I wanted to be more-gooder. I was 9? Maybe 8. I had a wooden ruler with a metal edge and a stinky blue printed ditto (hot off the press) with a printed parallelogram. I measured A. I measured B. I calculated C. I calculated C to 6 decimal places. More-Gooder right? I got rapped on the knuckles, maybe literally, there was a metal edged wooden ruler right there!

  • First lesson is precision. (Precision is the quality, condition, or fact of being exact). I had a wooden ruler marked in 1/16th of an inch. Not capable.
  • Second lesson is ethics. Communicating an answer to 6 decimal places implied that I had useful information that I did not have. That level of precision wasn’t available based on the measurement tools used.
  • Third lesson is waste. I spent pre-calculator time converting fractions and computing too many significant digits. Not only was it imprecise and deceptive, the worst sin was being wasteful of time, pencil lead and red rubber erasers.

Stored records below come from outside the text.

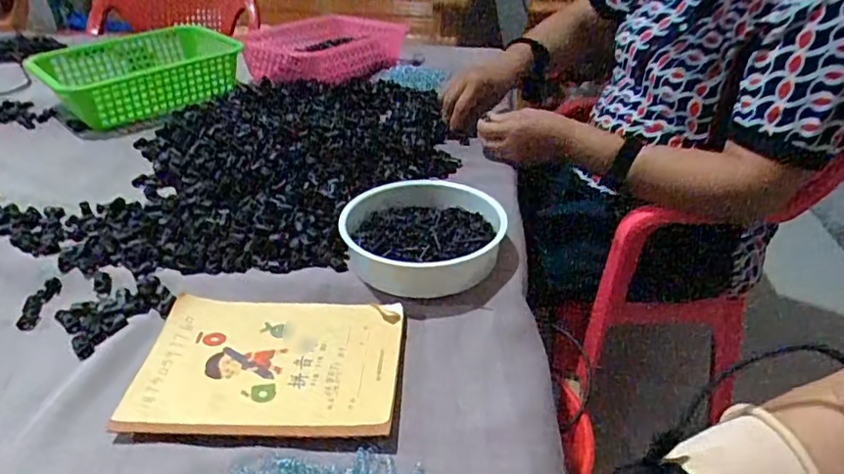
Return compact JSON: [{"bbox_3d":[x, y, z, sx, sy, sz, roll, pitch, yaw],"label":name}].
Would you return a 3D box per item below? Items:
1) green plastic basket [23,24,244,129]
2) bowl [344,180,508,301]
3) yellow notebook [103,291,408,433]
[{"bbox_3d":[-0.470,-0.276,0.969,0.287,0.094,0.226,-19,39,-25],"label":"green plastic basket"},{"bbox_3d":[-0.002,-0.001,0.597,0.160,0.052,0.163,0,35,0],"label":"bowl"},{"bbox_3d":[-0.125,0.104,0.480,0.209,0.013,0.144,2,35,3],"label":"yellow notebook"}]

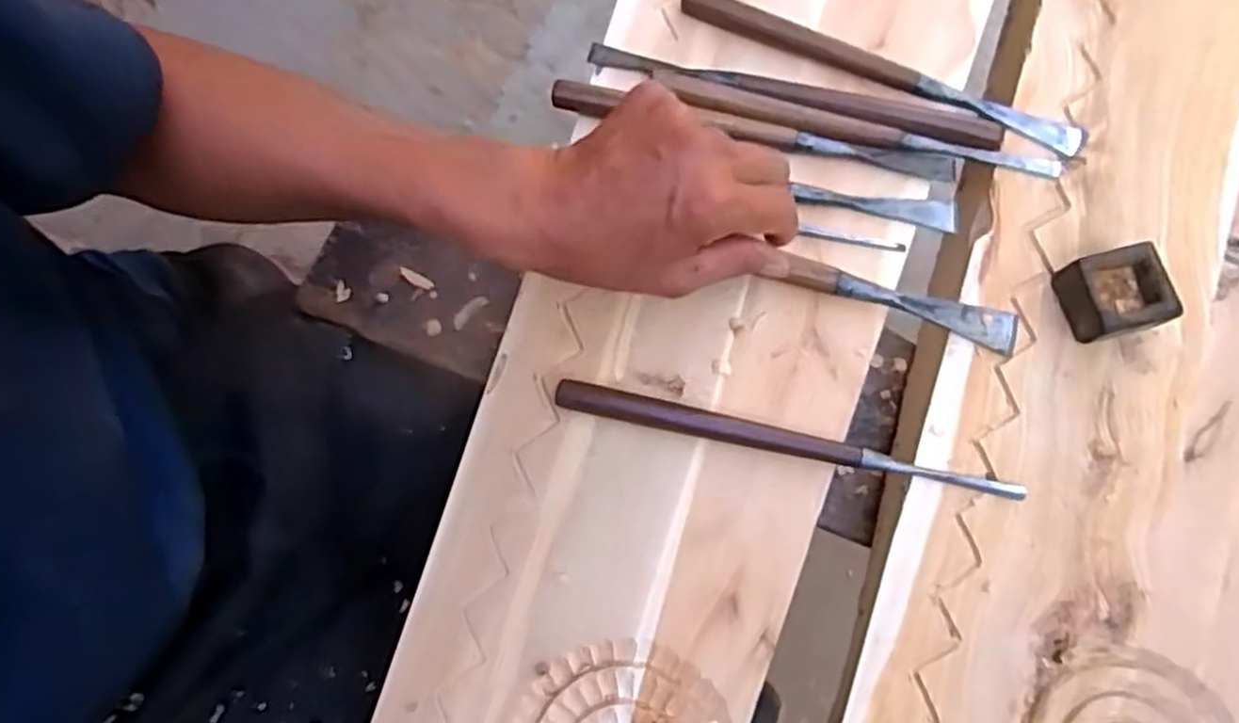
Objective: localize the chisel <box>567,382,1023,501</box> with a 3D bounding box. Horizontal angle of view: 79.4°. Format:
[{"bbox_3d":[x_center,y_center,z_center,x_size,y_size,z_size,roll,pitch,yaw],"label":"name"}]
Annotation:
[{"bbox_3d":[0.092,0.045,0.419,0.257,0.014,0.015,12,76,5],"label":"chisel"}]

What will you do with the data?

In the days before Design Review Based on Failure Mode (DRBFM) we would run tests pro forma. Just Because. You are s’posed ‘ta. Checking the boxes.

I had a great boss who would ask a frustrating question: What will you do with the data? What change could the data drive? Why can’t you get 80% of the answer with an analytical study? After you do ALL THIS WORK, What will you do? What decision are you making? (Accept / Reject, Characterization or input for math models, Ranking Good-Better-Best?)

My Advice: Ask the Boss….

What are you going to do with this data?.. Do you know that the inputs that I have are sketchy and variable and that the spreadsheet you are asking for has way to much detail based on what we can know or predict? Do you know that the work to find the inputs will take my team off line for a week? I need to tell ny team WHY we need to do this push-up*, and What’s In It For / From Them?

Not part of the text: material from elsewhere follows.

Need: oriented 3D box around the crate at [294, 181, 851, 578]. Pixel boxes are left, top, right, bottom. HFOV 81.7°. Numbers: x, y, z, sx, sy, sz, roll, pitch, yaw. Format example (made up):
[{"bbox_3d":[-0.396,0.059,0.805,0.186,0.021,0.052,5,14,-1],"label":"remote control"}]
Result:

*A push-up is snarky shorthand for an assignment that seems like “drop and give me 20 good ones” (football practice punishment). If you are doing pushups or any activity with no direct outcome, and it’s for training, that’s good. Big fan of training and activities to sharpen up / be better. Leaders should be wary and ashamed of transmitting push-up assignments, regardless of which executive is asking.

My advice may be flawed; Check local listings….It’s easy for me to say. I’m retired. I have no career on the line. My bonus is NOT based on a forced ranking that makes your boss choose the top 5%. Hell I don’t even have a bonus. I had the same job the last 20 years that I worked and there may be more than one reason for that. I did get to help lead and untangle processes (a good sign) but was in some ways a ‘challenging employee’.

I was not afraid to ‘coach-up’ or give advice up the leadership chain to my boss or his peers. Good leaders welcomed that I was giving advice based on experience and understood that I could (and would) follow ethical and legal direction when told to sit down and shut-up. Marcinko Rule 6.

If you ARE the Boss

Recognize that most good estimates (needed to provide directionality or good-better-best) can be done with simple methods.

  • Make sure that YOU understand and can explain to your team, the purpose of data that you are gathering from your team. “If we do a good job explaining X, it will lead to more resources, recognition of problems that wee need help with….”
  • Provide commander’s intent and expect feedback from your team about how to do it better.
  • Don’t give in to the engineer’s temptation to go after precision that isn’t there. Don’t be part of the problem. Don’t ask or answer questions that are “order of magnitude” with 6 decimal places computation.
  • Don’t imply that you know more than you do. Your great leader will know that you are stuck in 4th grade, trying to be more-gooder.

Do you want to BE good or LOOK good?

Sometimes you can’t do both. Be BRAVE! Fortitude!